Two years ago, dozens died in floods in western Germany, a region that had experienced a number of similar floods in earlier centuries, where thousands of houses had been built on the natural floodplain.

Last year saw more than 1,000 people lose their lives during monsoon floods in Pakistan. Studies showed that the impact of flooding in the region was exacerbated by the proximity of human settlements, the outdated river management system, high poverty rates and political instability in Pakistan.

There are many factors that contribute to weather-related disasters, but one dominates the headlines: climate change. That is because of so-called attribution studies, which are published very quickly after these disasters to highlight how human-caused climate change contributes to extreme weather events. After the flooding in Libya, German daily Frankfurter Allgemeine Zeitung described climate change as a “serial offender," while the Tageszeitung wrote that “the climate crisis has exacerbated the extreme rainfall."

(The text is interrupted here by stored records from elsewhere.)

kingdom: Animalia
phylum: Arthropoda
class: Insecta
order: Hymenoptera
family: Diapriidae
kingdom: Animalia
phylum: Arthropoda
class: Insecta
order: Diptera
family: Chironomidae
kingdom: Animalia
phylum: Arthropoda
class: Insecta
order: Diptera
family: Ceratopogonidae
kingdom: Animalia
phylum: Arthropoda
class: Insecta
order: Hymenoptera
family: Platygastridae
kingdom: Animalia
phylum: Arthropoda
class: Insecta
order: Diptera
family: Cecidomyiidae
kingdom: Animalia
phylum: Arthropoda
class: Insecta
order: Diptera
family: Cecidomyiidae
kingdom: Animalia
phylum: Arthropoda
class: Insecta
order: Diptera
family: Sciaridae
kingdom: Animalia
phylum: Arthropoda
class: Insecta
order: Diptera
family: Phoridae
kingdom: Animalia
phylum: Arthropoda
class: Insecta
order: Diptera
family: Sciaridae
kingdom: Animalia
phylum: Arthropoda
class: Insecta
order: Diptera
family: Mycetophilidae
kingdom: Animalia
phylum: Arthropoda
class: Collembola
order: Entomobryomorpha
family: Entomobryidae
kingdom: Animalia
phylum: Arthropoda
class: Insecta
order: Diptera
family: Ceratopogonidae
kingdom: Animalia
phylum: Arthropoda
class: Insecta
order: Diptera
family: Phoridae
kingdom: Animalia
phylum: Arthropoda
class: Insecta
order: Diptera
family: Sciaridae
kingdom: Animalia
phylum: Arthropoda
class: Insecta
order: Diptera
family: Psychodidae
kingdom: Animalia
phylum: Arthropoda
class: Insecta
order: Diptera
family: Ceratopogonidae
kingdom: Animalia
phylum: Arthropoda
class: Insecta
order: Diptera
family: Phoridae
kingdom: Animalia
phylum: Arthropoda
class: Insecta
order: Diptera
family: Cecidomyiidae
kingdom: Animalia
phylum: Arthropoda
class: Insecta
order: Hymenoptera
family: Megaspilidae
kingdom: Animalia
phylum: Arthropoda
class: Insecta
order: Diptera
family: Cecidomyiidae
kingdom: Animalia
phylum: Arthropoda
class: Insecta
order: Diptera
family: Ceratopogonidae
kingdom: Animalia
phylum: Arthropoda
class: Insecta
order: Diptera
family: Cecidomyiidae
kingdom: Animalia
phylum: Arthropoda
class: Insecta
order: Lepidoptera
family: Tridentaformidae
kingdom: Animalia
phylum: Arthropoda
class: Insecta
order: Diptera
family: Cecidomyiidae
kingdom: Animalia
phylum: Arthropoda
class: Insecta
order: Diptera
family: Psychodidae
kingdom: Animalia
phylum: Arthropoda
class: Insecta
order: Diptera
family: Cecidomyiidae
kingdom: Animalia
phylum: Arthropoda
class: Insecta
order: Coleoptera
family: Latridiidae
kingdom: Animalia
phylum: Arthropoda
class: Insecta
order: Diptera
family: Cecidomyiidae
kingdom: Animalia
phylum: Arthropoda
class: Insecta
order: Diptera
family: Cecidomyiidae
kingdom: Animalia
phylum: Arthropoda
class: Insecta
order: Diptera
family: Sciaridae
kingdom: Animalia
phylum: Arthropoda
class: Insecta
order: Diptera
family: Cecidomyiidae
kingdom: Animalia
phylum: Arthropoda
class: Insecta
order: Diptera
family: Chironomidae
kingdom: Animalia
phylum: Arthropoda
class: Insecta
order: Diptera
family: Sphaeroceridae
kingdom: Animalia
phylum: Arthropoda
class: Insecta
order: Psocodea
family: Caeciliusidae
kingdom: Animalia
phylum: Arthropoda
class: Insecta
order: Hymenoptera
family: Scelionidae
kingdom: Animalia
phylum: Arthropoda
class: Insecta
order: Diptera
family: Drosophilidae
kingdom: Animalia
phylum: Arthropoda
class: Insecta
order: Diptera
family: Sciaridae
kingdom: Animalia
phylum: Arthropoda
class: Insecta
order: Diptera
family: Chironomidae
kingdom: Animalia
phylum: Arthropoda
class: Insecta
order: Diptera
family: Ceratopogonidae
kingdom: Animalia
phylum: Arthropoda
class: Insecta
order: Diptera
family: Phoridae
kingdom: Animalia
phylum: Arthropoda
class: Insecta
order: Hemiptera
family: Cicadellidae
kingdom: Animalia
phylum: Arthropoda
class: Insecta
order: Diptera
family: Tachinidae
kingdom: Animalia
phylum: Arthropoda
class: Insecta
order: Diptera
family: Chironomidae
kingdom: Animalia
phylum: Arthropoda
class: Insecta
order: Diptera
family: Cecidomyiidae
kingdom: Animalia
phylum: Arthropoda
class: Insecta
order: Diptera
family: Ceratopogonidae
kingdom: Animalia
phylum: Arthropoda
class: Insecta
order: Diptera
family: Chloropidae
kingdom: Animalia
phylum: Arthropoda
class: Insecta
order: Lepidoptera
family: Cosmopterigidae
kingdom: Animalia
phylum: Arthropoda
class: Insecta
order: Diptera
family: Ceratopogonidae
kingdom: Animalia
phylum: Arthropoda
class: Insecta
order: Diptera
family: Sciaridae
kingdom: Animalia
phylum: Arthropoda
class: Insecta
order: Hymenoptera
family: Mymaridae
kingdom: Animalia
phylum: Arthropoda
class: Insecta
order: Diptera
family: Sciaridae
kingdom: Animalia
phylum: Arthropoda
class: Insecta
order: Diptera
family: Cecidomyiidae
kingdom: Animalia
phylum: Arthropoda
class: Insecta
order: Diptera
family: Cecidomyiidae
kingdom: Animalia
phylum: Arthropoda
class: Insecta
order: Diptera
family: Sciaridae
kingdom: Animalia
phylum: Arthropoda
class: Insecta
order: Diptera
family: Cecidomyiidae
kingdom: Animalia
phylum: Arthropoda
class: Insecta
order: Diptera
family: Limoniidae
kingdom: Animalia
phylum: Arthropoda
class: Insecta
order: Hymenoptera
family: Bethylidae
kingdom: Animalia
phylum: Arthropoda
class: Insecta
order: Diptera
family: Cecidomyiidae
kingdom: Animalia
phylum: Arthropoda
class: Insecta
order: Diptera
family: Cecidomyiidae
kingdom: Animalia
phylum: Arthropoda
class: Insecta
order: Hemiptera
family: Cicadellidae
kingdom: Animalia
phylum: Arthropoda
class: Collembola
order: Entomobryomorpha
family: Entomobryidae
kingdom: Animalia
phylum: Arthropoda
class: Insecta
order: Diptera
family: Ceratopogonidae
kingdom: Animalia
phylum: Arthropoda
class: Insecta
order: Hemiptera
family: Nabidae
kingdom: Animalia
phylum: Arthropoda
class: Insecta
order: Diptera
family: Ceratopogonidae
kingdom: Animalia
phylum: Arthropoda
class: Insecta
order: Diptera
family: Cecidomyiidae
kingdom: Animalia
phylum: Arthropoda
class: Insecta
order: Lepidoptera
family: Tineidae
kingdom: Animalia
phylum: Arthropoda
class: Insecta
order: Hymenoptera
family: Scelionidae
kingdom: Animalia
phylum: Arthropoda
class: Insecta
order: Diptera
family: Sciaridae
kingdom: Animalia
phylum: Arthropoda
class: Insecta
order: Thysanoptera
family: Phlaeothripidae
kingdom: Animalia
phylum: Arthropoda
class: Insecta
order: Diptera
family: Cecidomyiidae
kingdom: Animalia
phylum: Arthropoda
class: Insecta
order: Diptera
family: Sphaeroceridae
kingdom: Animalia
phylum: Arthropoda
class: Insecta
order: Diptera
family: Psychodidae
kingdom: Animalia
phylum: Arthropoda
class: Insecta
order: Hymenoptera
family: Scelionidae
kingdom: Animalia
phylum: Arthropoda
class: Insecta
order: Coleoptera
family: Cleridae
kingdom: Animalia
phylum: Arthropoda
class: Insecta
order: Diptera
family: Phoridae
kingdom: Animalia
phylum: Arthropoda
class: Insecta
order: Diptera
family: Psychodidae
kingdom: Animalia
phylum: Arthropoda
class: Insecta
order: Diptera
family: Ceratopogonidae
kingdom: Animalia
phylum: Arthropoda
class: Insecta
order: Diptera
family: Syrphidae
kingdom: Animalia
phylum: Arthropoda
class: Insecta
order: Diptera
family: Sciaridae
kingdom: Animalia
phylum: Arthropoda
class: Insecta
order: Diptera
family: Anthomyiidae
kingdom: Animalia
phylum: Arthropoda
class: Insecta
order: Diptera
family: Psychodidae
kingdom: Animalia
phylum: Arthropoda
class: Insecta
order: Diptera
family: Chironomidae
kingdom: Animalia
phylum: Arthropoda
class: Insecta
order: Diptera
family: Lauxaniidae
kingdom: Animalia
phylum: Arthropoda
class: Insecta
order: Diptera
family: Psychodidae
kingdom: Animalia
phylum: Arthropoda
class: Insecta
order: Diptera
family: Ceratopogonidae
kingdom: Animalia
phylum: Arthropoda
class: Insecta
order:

The World Weather Attribution initiative (WWA) has once again achieved its aim of using “real-time analysis” to draw attention to the issue: on its website, the institute says its goal is to “analyse and communicate the possible influence of climate change on extreme weather events." Frederike Otto, who works on attribution studies for the WWA, says these reports help to underscore the urgent need for climate action. They transform climate change from an “abstract threat into a concrete one."

In the immediate aftermath of a weather-related disaster, teams of researchers rush to put together attribution studies – “so that they are ready within the same news cycle," as the New York Times reported. However, these attribution studies do not meet normal scientific standards, as they are published without going through the peer-review process that would be undertaken before publication in a specialist scientific journal. And that creates problems.